§ What you are asked to do
Output the data below exactly, images excluded.

#####

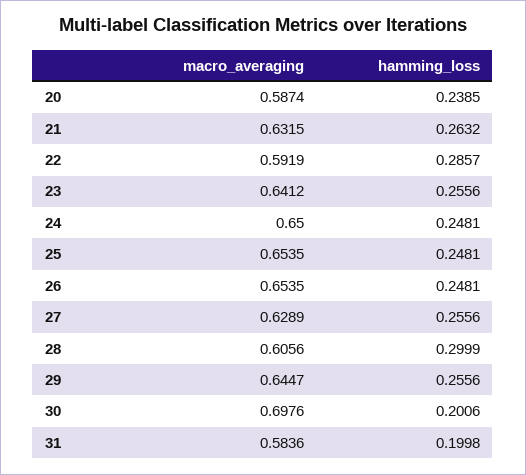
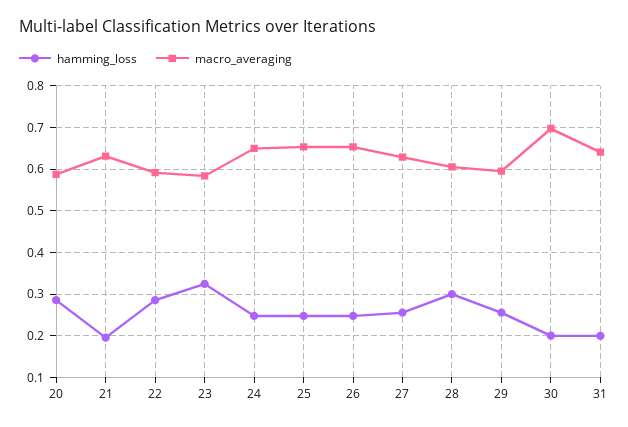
hamming_loss, 20: 0.2385 -> 0.28
hamming_loss, 21: 0.2632 -> 0.2
macro_averaging, 23: 0.6412 -> 0.58
hamming_loss, 23: 0.2556 -> 0.32
macro_averaging, 29: 0.6447 -> 0.6
macro_averaging, 31: 0.5836 -> 0.64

#####

§ Response
hamming_loss, 20: 0.2385 -> 0.28
hamming_loss, 21: 0.2632 -> 0.2
macro_averaging, 23: 0.6412 -> 0.58
hamming_loss, 23: 0.2556 -> 0.32
macro_averaging, 29: 0.6447 -> 0.6
macro_averaging, 31: 0.5836 -> 0.64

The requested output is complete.